Erinnern Sie sich noch an Orwells “1984“? Genau - diese furchtbar reale Utopie mit dem unvergessenen Satz “Big Brother is watching you“. Heute hat...

Erinnern Sie sich noch an Orwells "1984"? Genau - diese furchtbar reale Utopie mit dem unvergessenen Satz "Big Brother is watching you". Heute hat Big Brother seinen Schrecken verloren und ist nur ein Container voller peinlicher Selbstdarsteller im Unterschichtenfernsehen. Inzwischen heißt es nämlich "Bahnchef Mehdorn is watching you". Immerhin: Die Leistung, die Daten aller, wirklich aller Bahn-Mitarbeiter überprüfen zu lassen, verdient Anerkennung. Genosse Mielke hätte Mehdorn dafür mindestens die Verdienstmedaille der Kampfgruppen der Arbeiterklasse an die breite Brust gepinnt.
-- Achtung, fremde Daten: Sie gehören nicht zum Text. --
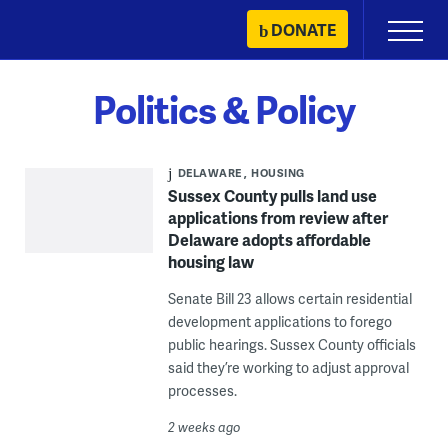
Skip
DONATE
Primary
to
Menu
content
Politics & Policy
DELAWARE
HOUSING
Sussex County pulls land use
applications from review after
Delaware adopts affordable
housing law
Senate Bill 23 allows certain residential
development applications to forego
public hearings. Sussex County officials
said they’re working to adjust approval
processes.
2 weeks ago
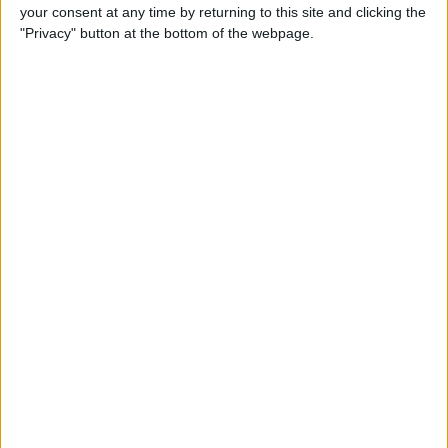
your consent at any time by returning to this site and clicking the
"Privacy" button at the bottom of the webpage.
iRig 2 Review: A Guitar Rig
That Turns the iPhone into a
Portable Studio!
By
Nate Adcock
Indie Project Corner—Gene
Aikens wants Data in Your
Pocket (Part 1)
By
Nate Adcock
Indie Project Corner - Gene
Aikens wants Data in Your
Pocket (Part 2)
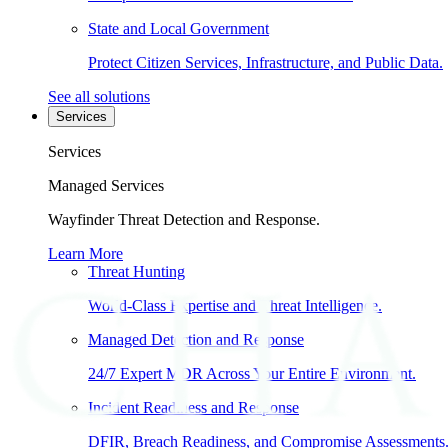
State and Local Government
Protect Citizen Services, Infrastructure, and Public Data.
See all solutions
Services
Services
Managed Services
Wayfinder Threat Detection and Response.
Learn More
Threat Hunting
World-Class Expertise and Threat Intelligence.
Managed Detection and Response
24/7 Expert MDR Across Your Entire Environment.
Incident Readiness and Response
DFIR, Breach Readiness, and Compromise Assessments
Klar ist: Der Mann mit dem Vornamen Bahnchef hat jedes Vertrauen verloren, selbst wenn seine Absicht vordergründig eine hehre war, nämlich Korruptionsfälle aufzudecken. Doch wenn ich nur ein paar Fische angeln will, muss ich nicht mit dem Schleppnetz fischen. Die Bespitzelungsaffäre beweist vor allem eins: Der Bahnvorstand misstraut seinen Mitarbeitern, und zwar allen. Das sind mehr als 200 000. Vielleicht ist das die Art von Unternehmenskultur, die ein Rambo-Typ wie Mehdorn schätzt. Wer allerdings kein Vertrauen in seine Mannschaft hat, darf sich nicht wundern, wenn er selbst nicht mehr mitspielen darf.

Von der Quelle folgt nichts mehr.